Die erste und die zweite Filmhälfte sind äußerst verschieden und lassen das Gesamtkonstrukt sehr unausgeglichen erscheinen. Eine Diskrepanz entsteht auch durch den Realismus auf der einen Seite und der durch die Action hervorgerufenen Übertreibung auf der anderen. Glaubhaft stellt Nolan die äußerliche wie innerliche Verwandlung Bruce Waynes zur menschlichen Fledermaus dar und erschwert ihm die ersten Gehversuche als Held, der sich Prellungen zuzieht und sich vergiften lässt. Nolans Inszenierung ist eine andere als Burtons atmosphärisch brillante und märchenhaft anmutende - der Anblick Gothams bei Tage ist zweifellos beeindruckend, fördert aber nicht gerade das Bild der Stadt als Symbol des Verbrechens, sondern vermittelt eher das einer Finanzmetropole -, doch wenn später ein Batmobil von Hausdach zu Hausdach springt, dann passt das einfach nicht und kann eigentlich nur auf Goyers Mist gewachsen sein - wie auch Batmans fahrbarer Untersatz selbst, der als lauter, klobiger Kleinpanzer im Gegensatz zu dem windschnittigen und eleganten Batmobil aus Burtons Filmen überhaupt nicht zu gefallen weiß.

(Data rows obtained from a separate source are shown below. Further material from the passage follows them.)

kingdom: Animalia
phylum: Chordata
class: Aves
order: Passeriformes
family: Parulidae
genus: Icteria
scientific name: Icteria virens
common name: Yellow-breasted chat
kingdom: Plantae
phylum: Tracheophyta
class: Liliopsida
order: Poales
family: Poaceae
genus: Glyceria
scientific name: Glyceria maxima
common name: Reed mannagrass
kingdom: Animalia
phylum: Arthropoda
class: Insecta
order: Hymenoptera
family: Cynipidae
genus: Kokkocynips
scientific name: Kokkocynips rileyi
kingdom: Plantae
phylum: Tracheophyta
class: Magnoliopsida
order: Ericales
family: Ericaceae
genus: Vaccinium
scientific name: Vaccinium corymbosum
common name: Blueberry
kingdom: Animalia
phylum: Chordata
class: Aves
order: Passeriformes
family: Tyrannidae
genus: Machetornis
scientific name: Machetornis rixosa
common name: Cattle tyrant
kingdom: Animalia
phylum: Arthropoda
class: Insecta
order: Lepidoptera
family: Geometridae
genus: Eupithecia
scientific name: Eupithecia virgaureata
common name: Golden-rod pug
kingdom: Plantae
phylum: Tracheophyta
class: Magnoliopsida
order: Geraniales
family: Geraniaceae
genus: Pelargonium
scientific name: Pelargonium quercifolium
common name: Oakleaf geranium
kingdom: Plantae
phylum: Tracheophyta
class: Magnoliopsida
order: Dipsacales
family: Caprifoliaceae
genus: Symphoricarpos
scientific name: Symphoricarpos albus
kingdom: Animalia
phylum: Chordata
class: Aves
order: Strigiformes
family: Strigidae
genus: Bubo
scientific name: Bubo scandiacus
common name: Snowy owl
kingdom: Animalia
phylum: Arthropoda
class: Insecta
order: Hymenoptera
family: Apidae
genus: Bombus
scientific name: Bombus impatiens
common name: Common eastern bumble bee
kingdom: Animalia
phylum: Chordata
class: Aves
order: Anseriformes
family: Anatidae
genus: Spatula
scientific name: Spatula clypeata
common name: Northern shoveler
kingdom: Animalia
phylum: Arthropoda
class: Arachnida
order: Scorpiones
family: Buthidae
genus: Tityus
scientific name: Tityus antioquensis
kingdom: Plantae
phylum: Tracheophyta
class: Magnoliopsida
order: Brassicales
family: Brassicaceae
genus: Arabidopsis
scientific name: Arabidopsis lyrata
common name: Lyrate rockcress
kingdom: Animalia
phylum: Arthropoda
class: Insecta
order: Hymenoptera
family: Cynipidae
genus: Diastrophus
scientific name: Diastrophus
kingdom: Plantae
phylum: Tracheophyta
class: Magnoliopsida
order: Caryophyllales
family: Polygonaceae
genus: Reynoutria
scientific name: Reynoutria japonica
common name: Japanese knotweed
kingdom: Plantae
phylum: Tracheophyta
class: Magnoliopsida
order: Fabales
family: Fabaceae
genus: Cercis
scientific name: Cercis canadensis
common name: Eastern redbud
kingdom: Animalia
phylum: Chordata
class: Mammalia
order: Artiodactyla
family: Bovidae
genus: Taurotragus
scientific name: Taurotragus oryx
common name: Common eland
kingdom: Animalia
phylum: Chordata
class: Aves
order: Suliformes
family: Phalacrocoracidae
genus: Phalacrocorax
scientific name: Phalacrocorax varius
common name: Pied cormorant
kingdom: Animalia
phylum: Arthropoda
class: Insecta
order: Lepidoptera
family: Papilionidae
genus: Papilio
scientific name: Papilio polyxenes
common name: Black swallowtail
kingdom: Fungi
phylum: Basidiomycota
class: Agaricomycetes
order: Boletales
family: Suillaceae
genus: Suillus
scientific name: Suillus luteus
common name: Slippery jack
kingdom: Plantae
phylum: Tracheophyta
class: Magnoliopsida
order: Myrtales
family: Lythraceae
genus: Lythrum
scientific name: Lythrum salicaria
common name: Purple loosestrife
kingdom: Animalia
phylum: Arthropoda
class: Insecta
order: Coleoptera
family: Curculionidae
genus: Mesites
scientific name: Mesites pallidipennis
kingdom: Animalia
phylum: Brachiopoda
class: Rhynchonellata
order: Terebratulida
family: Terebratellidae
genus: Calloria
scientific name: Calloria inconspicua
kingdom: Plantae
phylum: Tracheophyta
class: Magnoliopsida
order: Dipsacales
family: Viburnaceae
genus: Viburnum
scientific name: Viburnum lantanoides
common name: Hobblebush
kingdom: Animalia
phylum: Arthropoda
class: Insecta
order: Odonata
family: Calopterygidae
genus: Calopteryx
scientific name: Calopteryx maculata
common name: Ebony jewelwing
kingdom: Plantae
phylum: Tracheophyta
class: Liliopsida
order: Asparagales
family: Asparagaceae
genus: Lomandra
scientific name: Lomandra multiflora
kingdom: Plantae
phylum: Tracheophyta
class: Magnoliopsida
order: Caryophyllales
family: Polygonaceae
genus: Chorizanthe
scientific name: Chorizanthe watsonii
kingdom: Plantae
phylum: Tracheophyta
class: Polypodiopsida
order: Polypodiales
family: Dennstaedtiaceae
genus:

Und schaut man einmal auf Christian Bale in der Hauptrolle, so reicht dieser auch nicht ganz an Michael Keaton heran, der den Mann mit der doppelten Identität einfach souveräner und markanter zu spielen vermochte. Bales Leistung ist zwar gut, seine besten Momente hat er jedoch als Yuppie mit seinem wie aus dem Ei gepellten Gesicht. Schlüpft er allerdings mit verstellter Stimme in das Fledermauskostüm, liegt doch ein Hauch von unfreiwilliger Komik in der Luft, wenn auch nur ein leichter. Die übrige Besetzung lässt dagegen eigentlich kaum Wünsche offen, wenn man bedenkt, dass kein anderer Charakter mit Bales Freiheiten ausgestattet ist. So spielt Michael Caine Alfred ausgezeichnet, Morgan Freeman mimt sympathisch den Waffenexperten Lucius Fox, Gary Oldman verkörpert fast ein wenig unterfordert den aufrechten Cop Jim Gordon, Katie Holmes ist als junge, idealistische Staatsanwältin lobenswerterweise nicht nur Liebesobjekt und Ken Watanabe und Rutger Hauer überzeugen nicht zuletzt selbst mit ihren nur kleinen Auftritten. Etwas schwer hatte es Liam Neeson, den das Skript mit dem Weisheiten um sich werfenden Ducard nicht gerade zum schillerndsten Gegenspieler der "Batman"-Verfilmungen erkoren hat.

Aber das ist nun der Kompromiss, den man eingegangen ist, um Batman und seine Geschichte auch wirklich in den Mittelpunkt zu stellen - und das ist zweifellos gelungen. Gegenüber Schumachers Werken ist "Batman Begins" qualitativ ein Meilenstein, der Drama und Action allerdings zu radikal trennt. Während Tim Burton die Comicatmosphäre besser zur Geltung brachte, portraitierte Christopher Nolan erstmals den Menschen hinter der Maske. Schumacher brachte den Mythos an den Rand des Abgrunds, Nolan rehabilitierte ihn wieder.